How the way you think can sabotage your success

Extreme thoughts shut out potential opportunities

Liv Syptak //May 27, 2016//

How the way you think can sabotage your success

Extreme thoughts shut out potential opportunities

Liv Syptak //May 27, 2016//

"That job sounds great! But I'm not going to apply. I won't get it anyway."  

"I really want to move, but it's not the right time to sell or buy."  

"I am not going to sign up for a full year's gym membership. What if I don't like working out there?"  

"I want to start a business, but I don't want to make zero money."

"I'm going to stay in this job. It sucks, but I won't find this kind of flexibility anywhere else."

These statements represent a pattern of thinking and decision-making that keeps a lot of us complacent, and stuck ― not to mention unfulfilled and less successful than we want to be. They illustrate how our habits of thinking can sneakily suck the success right out from underneath us.  

While they may suggest an underlying thought process or analysis, taken alone these statements each represent a stark conclusion. They are declarations with a strong sense of finality. And all of them dismiss or shut out opportunity.

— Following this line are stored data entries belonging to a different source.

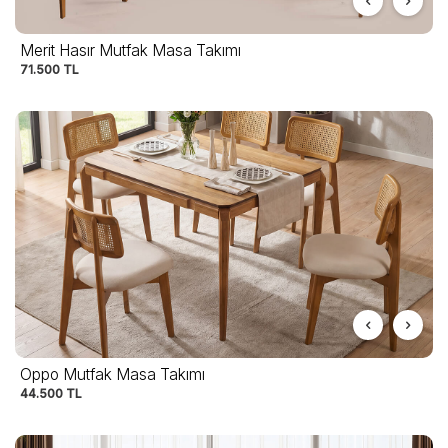
Merit Hasır Mutfak Masa Takımı
71.500
TL
Oppo Mutfak Masa Takımı
44.500
TL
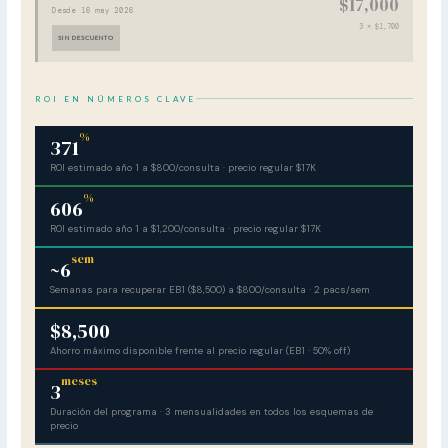
$17,000
Desde 16 may 2026
3 × $1,700
SIN DESCUENTO
ROI EN NÚMEROS CLAVE
%
371
ROI estimado año 1 a $800/consulta · precio regular $17K
%
606
ROI estimado año 1 a $1,200/consulta · precio regular $17K
sem
~6
Semanas para recuperar EB1 ($8,500) a $800/consulta · 2 pacs/sem
$8,500
Ahorro máximo disponible frente al precio regular (EB1 · 50% off)
meses
3
Duración del programa · 3 mensualidades en todos los esquemas de
precio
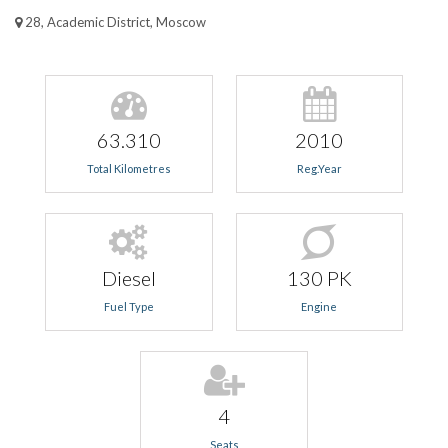
28, Academic District, Moscow
63.310
2010
Total Kilometres
Reg.Year
Diesel
130 PK
Fuel Type
Engine
4
Seats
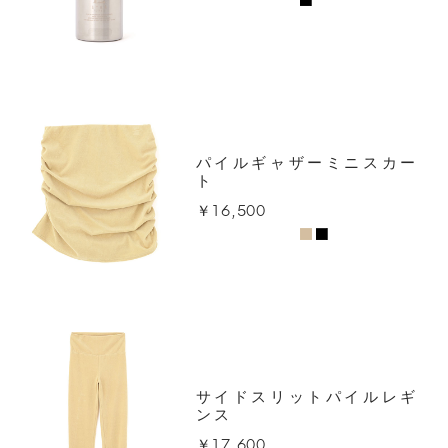
パイルギャザーミニスカー
ト
￥16,500
サイドスリットパイルレギ
ンス
￥17,600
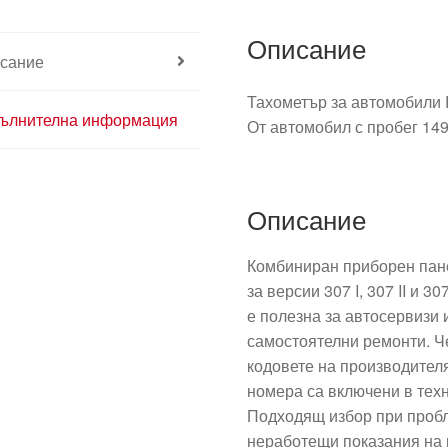
Описание
сание
Тахометър за автомобили P
ълнителна информация
От автомобил с пробег 149
Описание
Комбиниран приборен пане
за версии 307 I, 307 II и 3
е полезна за автосервизи 
самостоятелни ремонти. Че
кодовете на производителя
номера са включени в тех
Подходящ избор при пробл
неработещи показания на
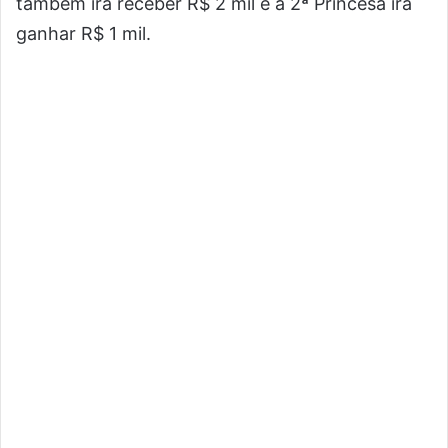
também irá receber R$ 2 mil e a 2ª Princesa irá
ganhar R$ 1 mil.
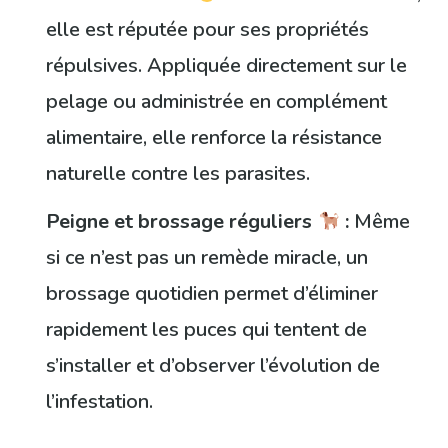
elle est réputée pour ses propriétés
répulsives. Appliquée directement sur le
pelage ou administrée en complément
alimentaire, elle renforce la résistance
naturelle contre les parasites.
Peigne et brossage réguliers
:
Même
si ce n’est pas un remède miracle, un
brossage quotidien permet d’éliminer
rapidement les puces qui tentent de
s’installer et d’observer l’évolution de
l’infestation.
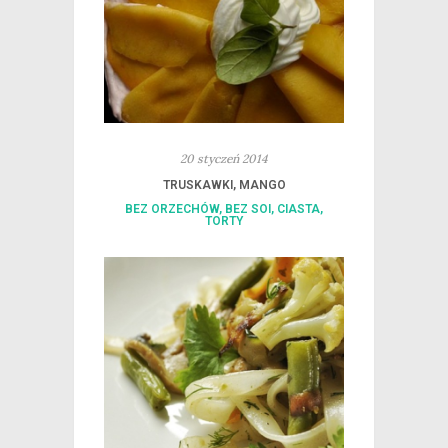
20 styczeń 2014
TRUSKAWKI, MANGO
BEZ ORZECHÓW
,
BEZ SOI
,
CIASTA
,
TORTY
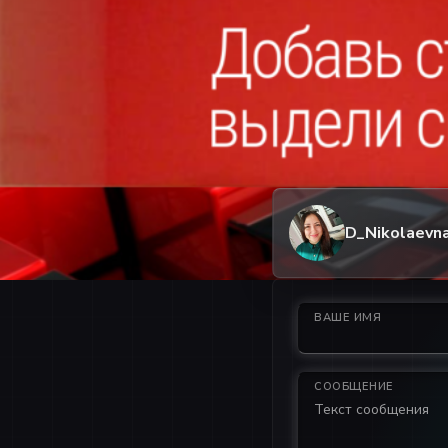
D_Nikolaevn
ВАШЕ ИМЯ
СООБЩЕНИЕ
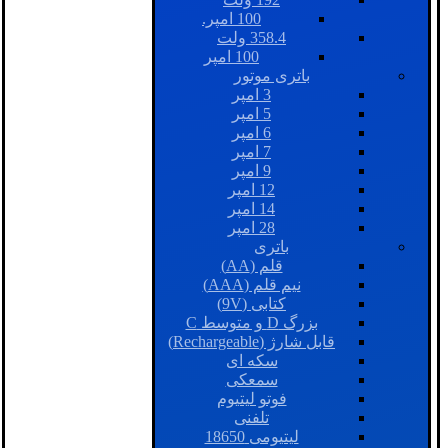
100 امپر.
358.4 ولت
100 امپر
باتری موتور
3 امپر
5 امپر
6 امپر
7 امپر
9 امپر
12 امپر
14 امپر
28 امپر
باتری
قلم (AA)
نیم قلم (AAA)
کتابی (9V)
بزرگ D و متوسط C
قابل شارژ (Rechargeable)
سکه ای
سمعکی
فوتو لیتیوم
تلفنی
لیتیومی 18650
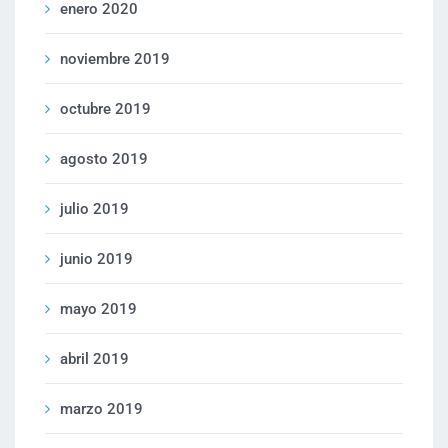
enero 2020
noviembre 2019
octubre 2019
agosto 2019
julio 2019
junio 2019
mayo 2019
abril 2019
marzo 2019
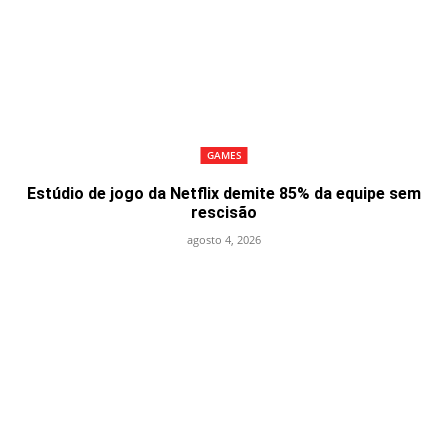
GAMES
Estúdio de jogo da Netflix demite 85% da equipe sem
rescisão
agosto 4, 2026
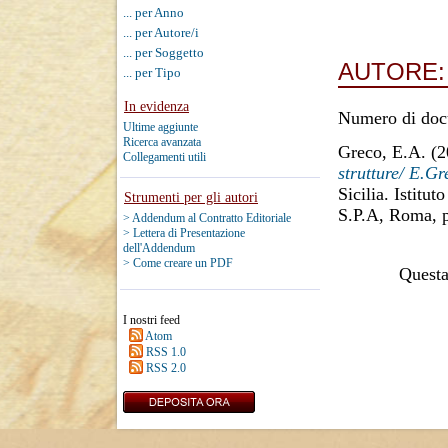
... per Anno
... per Autore/i
... per Soggetto
AUTORE
... per Tipo
In evidenza
Numero di doc
Ultime aggiunte
Ricerca avanzata
Greco, E.A.
(2
Collegamenti utili
strutture/ E.Gr
Sicilia. Istitu
Strumenti per gli autori
S.P.A, Roma, 
> Addendum al Contratto Editoriale
> Lettera di Presentazione
dell'Addendum
> Come creare un PDF
Questa 
I nostri feed
Atom
RSS 1.0
RSS 2.0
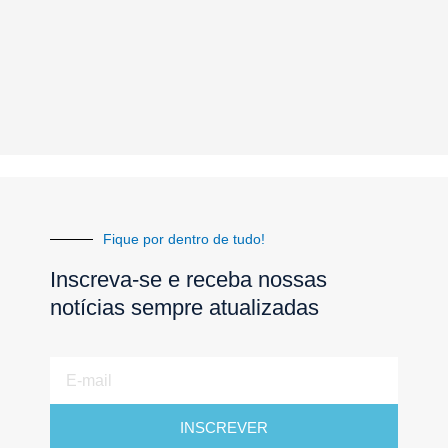
Fique por dentro de tudo!
Inscreva-se e receba nossas
notícias sempre atualizadas
E-
mail
INSCREVER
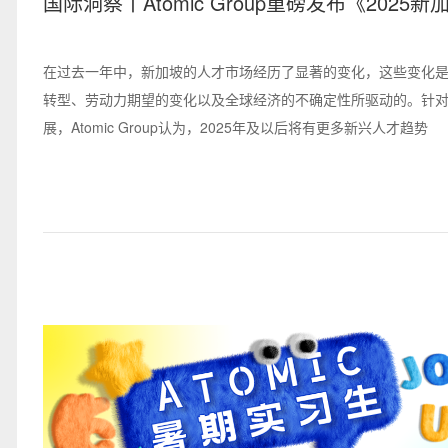
国际洞察丨Atomic Group重磅发布《2025
趋势与薪酬指南》
在过去一年中，新加坡的人才市场经历了显著的变化，这些变化
转型、劳动力期望的变化以及全球经济的不确定性所驱动的。针
展，Atomic Group认为，2025年及以后将有更多新兴人才趋势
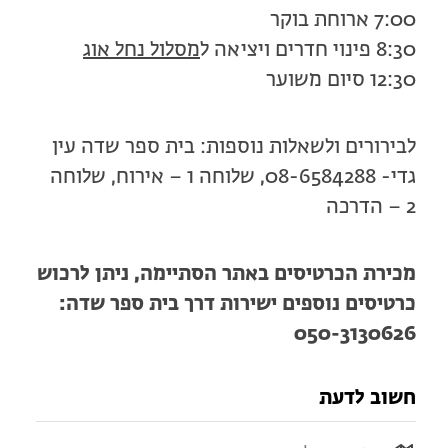
7:00 ארוחת בוקר
8:30 פינוי חדרים ויציאה ל
מסלול נחל אוג
12:30 סיום משוער
לבירורים ולשאלות נוספות: בית ספר שדה עין
גדי- 08-6584288, שלוחה 1 – אירוח, שלוחה
2 – הדרכה
מכירת הכרטיסים באתר הסתיימה, ניתן לרכוש
כרטיסים נוספים ישירות דרך בית ספר שדה:
050-3130626
חשוב לדעת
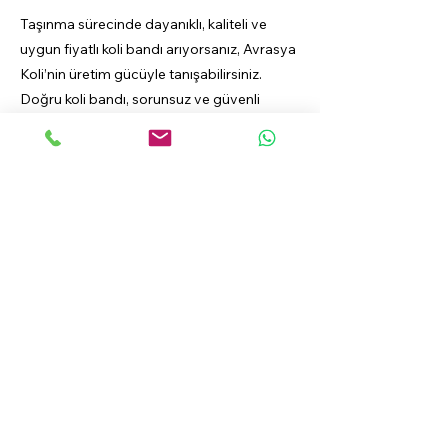
Taşınma sürecinde dayanıklı, kaliteli ve
uygun fiyatlı koli bandı arıyorsanız, Avrasya
Koli’nin üretim gücüyle tanışabilirsiniz.
Doğru koli bandı, sorunsuz ve güvenli
taşınmanın temelidir.
👉 Gebze’de taşınma koli bandı çözümleri
için Avrasya Koli’yi tercih edin.
Previous
Next
AVRASYA BANT
BANT ÇEŞİTLERİMİZ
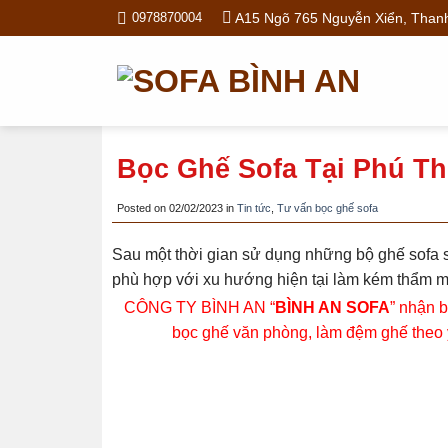
Skip
A15 Ngõ 765 Nguyễn Xiển, Thanh
0978870004
to
content
Bọc Ghế Sofa Tại Phú T
Posted on
02/02/2023
in
Tin tức
,
Tư vấn bọc ghế sofa
Sau một thời gian sử dụng những bộ ghế sofa 
phù hợp với xu hướng hiện tại làm kém thẩm m
CÔNG TY BÌNH AN “
BÌNH AN SOFA
” nhận b
bọc ghế văn phòng, làm đệm ghế theo 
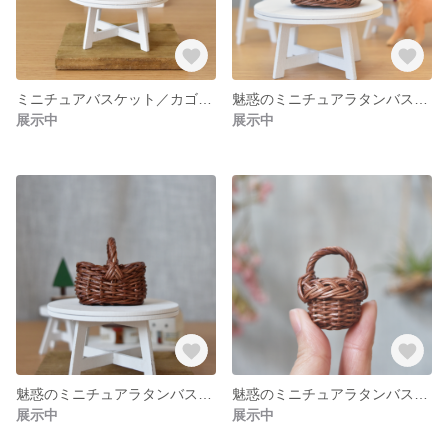
ミニチュアバスケット／カゴ／ラタン／自然素材のぬくもり
魅惑のミニチュアラタンバスケット
展示中
展示中
魅惑のミニチュアラタンバスケット
魅惑のミニチュアラタンバスケット
展示中
展示中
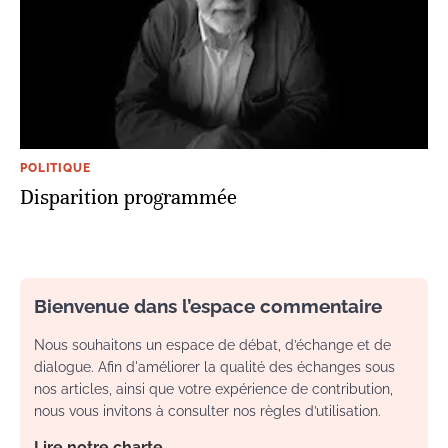
POLITIQUE
Disparition programmée
Bienvenue dans l’espace commentaire
Nous souhaitons un espace de débat, d’échange et de
dialogue. Afin d'améliorer la qualité des échanges sous
nos articles, ainsi que votre expérience de contribution,
nous vous invitons à consulter nos règles d’utilisation.
Lire notre charte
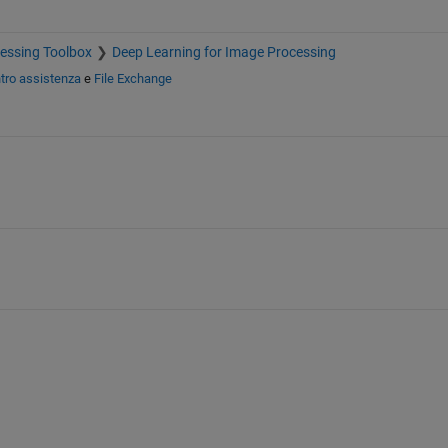
essing Toolbox
Deep Learning for Image Processing
tro assistenza
e
File Exchange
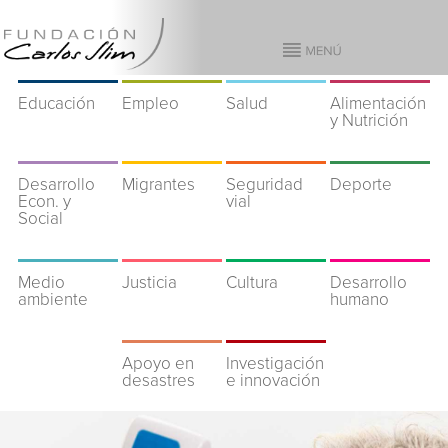
Educación
Empleo
Salud
Alimentación
y Nutrición
Desarrollo
Migrantes
Seguridad
Deporte
Econ. y
vial
Social
Medio
Justicia
Cultura
Desarrollo
ambiente
humano
Apoyo en
Investigación
desastres
e innovación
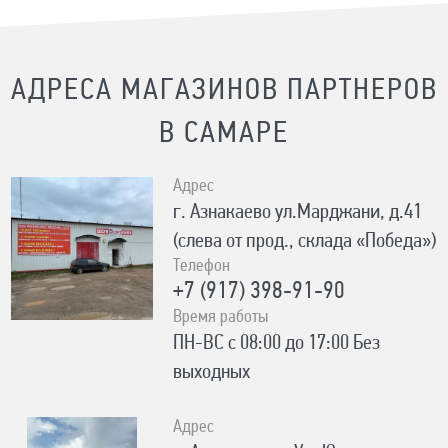
АДРЕСА МАГАЗИНОВ ПАРТНЕРОВ
В САМАРЕ
Адрес
г. Азнакаево ул.Марджани, д.41
(слева от прод., склада «Победа»)
Телефон
+7 (917) 398-91-90
Время работы
ПН-ВС с 08:00 до 17:00 Без
выходных
Адрес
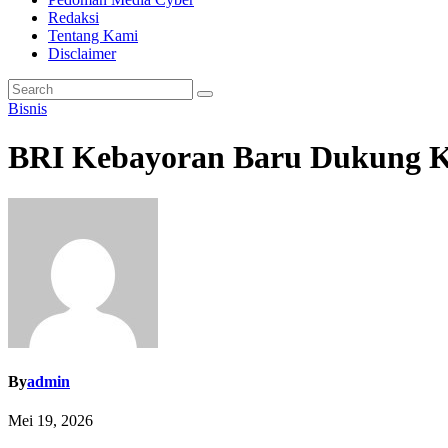
Redaksi
Tentang Kami
Disclaimer
Bisnis
BRI Kebayoran Baru Dukung Ke
By
admin
Mei 19, 2026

This black-and-white thinking is a devious mental habit. It shows up dressed as reason and sense, making us feel like we are being responsible and appropriate when we engage in it. For all the intent it might have to serve and protect us from doing stupid things or making decisions we might regret, it more often creates gaps.  

This thinking in extremes denies the possibility of a full range of outcomes that we couldn't possibly anticipate or control. We jump to the ends of the spectrum when we're uncomfortable with the uncertainties in between. And it works, keeping us safe and stable. But what we trade off in opportunity and potential can back us into a corner of purposelessness and stagnation.

Sure, seeking certainty in research, opinions, data, and reason can be helpful. But the endeavor to create success and fulfillment in new ways can be made or broken on a willingness to move forward with a small amount of "just enough" information. Waiting to do anything, to step into the unknown, until you have "all" of the data, or absolute certainty could keep you waiting forever.

To be clear, the point here is not to suggest that we forego information gathering, feedback, analysis and consideration. Instead, this is about recognizing that all of that right brain stuff must also be accompanied by wondering, questioning, and accepting the unknown. And that it is in that space between the extremes where we stand to discover the opportunity and possibility for our greatest success and fulfillment. 

Understand that not knowing all of the answers to how or when or why something could or could not work doesn't have to lead to an extreme 'in or out' decision. It could lead to curiosity and wonder about "what would happen if…?"

Understand too, that moving ahead and stepping into the open range of possibility is often the very action that will allow you to gain the additional information you seek. As it comes, you can refine your decisions, your options and even your ultimate desired outcome.